Author: Barrett Rainey

Perry Swisher died the other day at the age of 88. Older Idaho media and political types have been publically reminiscing about that otherwise obscure event for the last few days. Since I knew him for more than 40 of his years, guess I’ll join the chorus.

To most of you, the name Perry Swisher won’t mean anything. But, to some of us who knew him, he’s been a constant – or a constant irritant – in all our lives. For better or worse. Read on and you’ll know why.

Swish was the most curious son-of-a-bitch I ever knew! Bar none! This description of the man purloined from the Lewiston Tribune by Ridenbaugh Proprietor Randy Stapilus tells you why I say that. “As a journalist, legislator, gardener, guru, crusader, advisor to the mighty and the molested, critic, bard, counselor wondrous, administrator, confessor, orator, pundit laureate and consummate pain in the posterior…” Well, you get the idea.

If something – anything – caught his attention that he was unfamiliar with, the next time you saw him, he’d know more about it than you. It might be a radical new scientific theory or a new species of bug in his garden or anything in between. People with that kind of personality trait are rare. You can’t teach it. You got it or you ain’t. He had it in abundance.

It’s hard to say if the man was your friend. Or you were his. It was a word he almost never used and he didn’t act like one much of the time. In the traditional sense. Drunk or sober, he’d jump all over you during one encounter, then support your point at the next. He had no patience with people he thought were fools and – when alone defending some arcane “fact” – he thought most around him fit that description on occasion.

In the 60’s, he’d often come into a Pocatello watering hole late in the evening, followed by a couple of local sycophants, take up his station in a corner booth and hold court till closing. Local politicians or media types wandering through the place during his “office” hours would almost always stop. For the uninitiated, that scene could give you the wrong idea of what the guy was all about.

He ran for office as a “D” and an “R” and an “I” with various success. He served in both houses of the Idaho Legislature and ran for governor.
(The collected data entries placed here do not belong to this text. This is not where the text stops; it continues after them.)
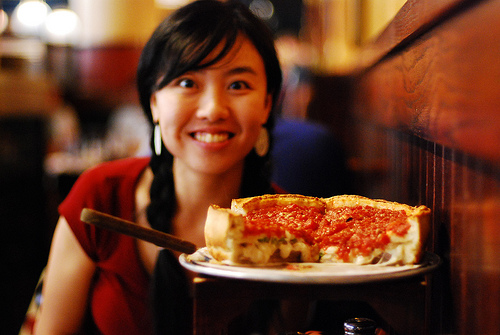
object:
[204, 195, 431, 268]
pizza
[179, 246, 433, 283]
plate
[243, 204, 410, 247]
sauce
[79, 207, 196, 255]
handle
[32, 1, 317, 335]
woman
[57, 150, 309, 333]
shirt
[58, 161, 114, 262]
sleeve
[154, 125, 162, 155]
earring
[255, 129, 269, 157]
earring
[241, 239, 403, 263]
cheese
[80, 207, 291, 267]
utensil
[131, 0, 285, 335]
hair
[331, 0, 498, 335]
wall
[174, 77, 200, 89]
eye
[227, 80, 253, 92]
eye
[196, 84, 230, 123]
nose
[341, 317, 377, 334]
shaker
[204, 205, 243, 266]
crust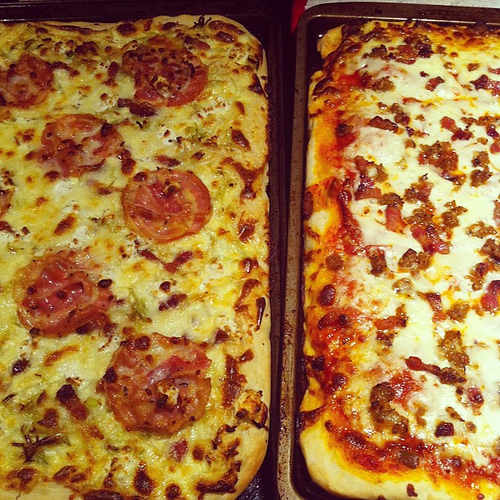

That run for governor as an “I” was one of the few mistakes in his political life but he did it because – at the time of his decision – neither major party candidate would support a sales tax referendum he and others had worked for several years to get before voters.

When the Democrat candidate was killed late in the 1966 campaign, his chosen replacement had also labored to get the tax issue on the ballot. A real believer. Swisher was asked to withdraw lest he split the vote and cause the Democrat to lose. But by then, Swish would not back down. Commitment? Maybe. Ego? Maybe. Swish lost. The Dem lost. But the sales tax won.

That moment seemed to be a turning point in his life. Though he later served another term in the legislature, he seemed to pay more attention to his journalistic career than being active in politics though he wrote many political columns and editorials, served as a political appointee and kept his lifelong interest in all things political.

Swish had the most permanently unchanging personality of anyone I’ve ever known. If you knew him as I did – from his 40’s through his 80’s – his frontal attack on issues and the passion of his views never changed. If he DID go from one side of an issue to another, he’d defend the new view with the same outspoken zeal. Whatever the subject – whatever the point – he was into it 110%.

Perry Swisher was one of those few people you run across who left an impression on everyone. Good or bad. No shades of gray. In my experience, he seldom sought out anyone to associate with. But many of us sought him out. We did so because we always learned something. He was brusk and sometimes rude. He was short-tempered and could be riled over something simple. He could – and often did – say things others might have thought but also thought better than to say. He could wither someone with profanity-laced anger if he thought you were a fool.

But, especially in his later years, he could teach. The man could teach. If you wanted to learn – really wanted to learn – I never saw anyone more anxious to keep pushing a person to learn. A new skill. A new experience. A new viewpoint.

Whether we said so – whether we even admitted to ourselves it was so – many of us looked to Swisher for help in understanding more about the world around us.

I think he’d be proud if we added the word “teacher” to that list of adjectives used to describe him some 30 years ago. And that’s a pretty good legacy.